L’éblouissante soprano Suzanne Sarroca vient de s’éteindre à Carcassonne, sa ville natale. Elle avait 96 ans. Suzanne Sarroca fut l’une des plus grandes sopranos lyriques françaises de l’après-guerre, aux côtés de son amie Régine Crespin. Elles ont d’ailleurs souvent été réunies sur scène, dès leurs quasi débuts à Mulhouse en Ortrud et Elsa, puis pour un couple Oktavian Maréchale légendaire et il est vrai idéal.

Suzanne Sarroca, Rôle de Charlotte dans Werther, saison 1950-1951, Théâtre du Capitole
Suzanne Sarroca, Rôle de Charlotte dans Werther, saison 1950-1951, Théâtre du Capitole.

Née en 1927, elle a étudié au Conservatoire de Toulouse à la fin de la guerre, en même temps que Mady Mesplé. Elle débute très rapidement, d’abord comme mezzo avec Charlotte (au Capitole) ou Carmen (Bruxelles) puis avec les grands sopranos lyriques comme Tosca à Paris en 1952. Elle a 25 ans. La voix de Suzanne était grande, riche, souple, brillante, d’une sensibilité extrême et d’une sensualité ravageuse. Elle a chanté tous les grands rôles et y a excellé : Tosca for ever, Elisabeth de Valois, Aida, Senta, Sieglinde, Santuzza, Louise… Dans les années 1970, elle est l’une des cantatrices préférées de Rolf Liebermann à l’Opéra de Paris et y chante dans de nombreuses productions. Le Théâtre du Capitole fut l’une de ses maisons de prédilection. Elle y a donc débuté dans Charlotte et y a chanté ses plus grands rôles très régulièrement : Desdemona (Otello), Madeleine de Coigny (Andrea Chenier), Hérodiade, Manon Lescaut… Par chance, l’une de ses grandes incarnations est parfaitement documentée : une flamboyante Reine de Saba de Gounod, sous la direction de Michel Plasson, aux côtés de Gilbert Py et Gérard Sarkoyan.
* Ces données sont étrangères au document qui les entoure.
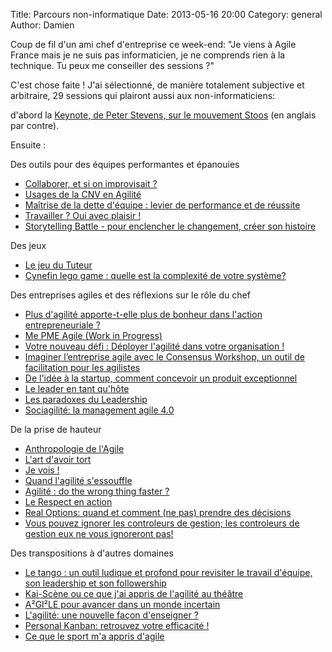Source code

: Title: Parcours non-informatique
Date: 2013-05-16 20:00
Category: general
Author: Damien

Coup de fil d'un ami chef d'entreprise ce week-end: "Je viens à Agile France mais je ne suis pas informaticien, je ne comprends rien à la technique. Tu peux me conseiller des sessions ?"

C'est chose faite ! J'ai sélectionné, de manière totalement subjective et arbitraire, 29 sessions qui plairont aussi aux non-informaticiens: 

d'abord la [Keynote, de Peter Stevens, sur le mouvement Stoos][0] (en anglais par contre).

Ensuite : 

Des outils pour des équipes performantes et épanouies
- [Collaborer, et si on improvisait ?][17]
- [Usages de la CNV en Agilité][26]
- [Maîtrise de la dette d'équipe : levier de performance et de réussite][19]
- [Travailler ? Oui avec plaisir !][20]
- [Storytelling Battle - pour enclencher le changement, créer son histoire][2]

Des jeux
- [Le jeu du Tuteur][8]
- [Cynefin lego game : quelle est la complexité de votre système?][10]

Des entreprises agiles et des réflexions sur le rôle du chef
- [Plus d'agilité apporte-t-elle plus de bonheur dans l'action entrepreneuriale ?][5]
- [Me PME Agile (Work in Progress)][12]
- [Votre nouveau défi : Déployer l'agilité dans votre organisation !][28]
- [Imaginer l’entreprise agile avec le Consensus Workshop, un outil de facilitation pour les agilistes][7]
- [De l'idée à la startup, comment concevoir un produit exceptionnel][1]
- [Le leader en tant qu'hôte][4]
- [Les paradoxes du Leadership][23]
- [Sociagilité: la management agile 4.0][13]

De la prise de hauteur 
- [Anthropologie de l'Agile][16]
- [L'art d'avoir tort][24]
- [Je vois !][29]
- [Quand l'agilité s'essouffle][21]
- [Agilité : do the wrong thing faster ?][3]
- [Le Respect en action][11]
- [Real Options: quand et comment (ne pas) prendre des décisions][14]
- [Vous pouvez ignorer les controleurs de gestion; les controleurs de gestion eux ne vous ignoreront pas!][15]

Des transpositions à d'autres domaines
- [Le tango : un outil ludique et profond pour revisiter le travail d'équipe, son leadership et son followership][9]
- [Kai-Scène ou ce que j'ai appris de l'agilité au théâtre][22]
- [A²GI²LE pour avancer dans un monde incertain][25]
- [L'agilité: une nouvelle façon d'enseigner ?][18]
- [Personal Kanban: retrouvez votre efficacité !][6]
- [Ce que le sport m'a appris d'agile][27]


[0]: http://www.conference-agile.fr/sessions/from-value-to-values-why-management-has-to-change-and-how-it-is-inspiring-the-solution.html
[1]: http://www.conference-agile.fr/sessions/de-lidee-a-la-startup-comment-concevoir-un-produit-exceptionnel.html
[2]: http://www.conference-agile.fr/sessions/storytelling-battle-pour-enclencher-le-changement-creer-son-histoire.html
[3]: http://www.conference-agile.fr/sessions/agilite-do-the-wrong-thing-faster.html
[4]: http://www.conference-agile.fr/sessions/leader-en-tant-quhote.html
[5]: http://www.conference-agile.fr/sessions/plus-dagilite-apporte-t-elle-plus-de-bonheur-dans-laction-entrepreneuriale.html
[6]: http://www.conference-agile.fr/sessions/personal-kanban-retrouvez-votre-efficacite.html
[7]: http://www.conference-agile.fr/sessions/imaginer-lentreprise-agile-avec-le-consensus-workshop-un-outil-de-facilitation-pour-les-agilistes.html
[8]: http://www.conference-agile.fr/sessions/le-tuteur.html
[9]: http://www.conference-agile.fr/sessions/le-tango-un-outil-ludique-et-profond-pour-revisiter-le-travail-dequipe-son-leadership-et-son-followership.html
[10]: http://www.conference-agile.fr/sessions/cynefin-lego-game-quelle-est-la-complexite-de-votre-systeme.html
[11]: http://www.conference-agile.fr/sessions/le-respect-en-action.html
[12]: http://www.conference-agile.fr/sessions/ma-pme-agile-work-in-progress.html
[13]: http://www.conference-agile.fr/sessions/sociagilite-le-management-agile-40.html
[14]: http://www.conference-agile.fr/sessions/real-options-quand-et-comment-ne-pas-prendre-des-decisions.html
[15]: http://www.conference-agile.fr/sessions/vous-pouvez-ignorer-les-controleurs-de-gestion-les-controleurs-de-gestion-eux-ne-vous-ignoreront-pas.html
[16]: http://www.conference-agile.fr/sessions/anthropologie-de-lagile.html
[17]: http://www.conference-agile.fr/sessions/collaborer-et-si-on-improvisait.html
[18]: http://www.conference-agile.fr/sessions/lagilite-une-nouvelle-facon-denseigner.html
[19]: http://www.conference-agile.fr/sessions/maitrise-de-la-dette-dequipe-levier-de-performance-et-de-reussite.html
[20]: http://www.conference-agile.fr/sessions/travailler-oui-avec-plaisir.html
[21]: http://www.conference-agile.fr/sessions/quand-lagilite-sessouffle.html
[22]: http://www.conference-agile.fr/sessions/kai-scene-ou-ce-que-jai-appris-de-lagilite-au-theatre.html
[23]: http://www.conference-agile.fr/sessions/les-paradoxes-du-leadership.html
[24]: http://www.conference-agile.fr/sessions/lart-davoir-tort.html
[25]: http://www.conference-agile.fr/sessions/a2gi2le-pour-avancer-dans-un-monde-incertain.html
[26]: http://www.conference-agile.fr/sessions/usages-de-la-cnv-en-agilite.html
[27]: http://www.conference-agile.fr/sessions/ce-que-le-sport-ma-appris-dagile.html
[28]: http://www.conference-agile.fr/sessions/votre-nouveau-defi-deployer-lagilite-dans-votre-organisation.html
[29]: http://www.conference-agile.fr/sessions/je-vois-ou-comment-la-visualisation-non-conventionnelle-contribue-a-des-projets-agiles.html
En 1988 encore, à soixante ans passés, elle chante Annina dans La Traviata, aux côtés du débutant Roberto Alagna. Passage de relais d’un grand style français.

Suzanne Sarroca était une femme merveilleuse : elle aimait passionnément la vie, avec les deux pieds bien plantés dans la réalité, toujours prête à s’indigner des injustices. Elle aimait rire, elle aimait la bonne chère et discuter avec ses amis. Elle avait gardé, tout au long de sa vie parisienne, son accent de Carcassonne et roulait ses R avec un charme irrésistible. Nous réécouterons souvent sa voix qui nous dit en une seconde la grandeur et la profondeur de ce qu’est l’opéra.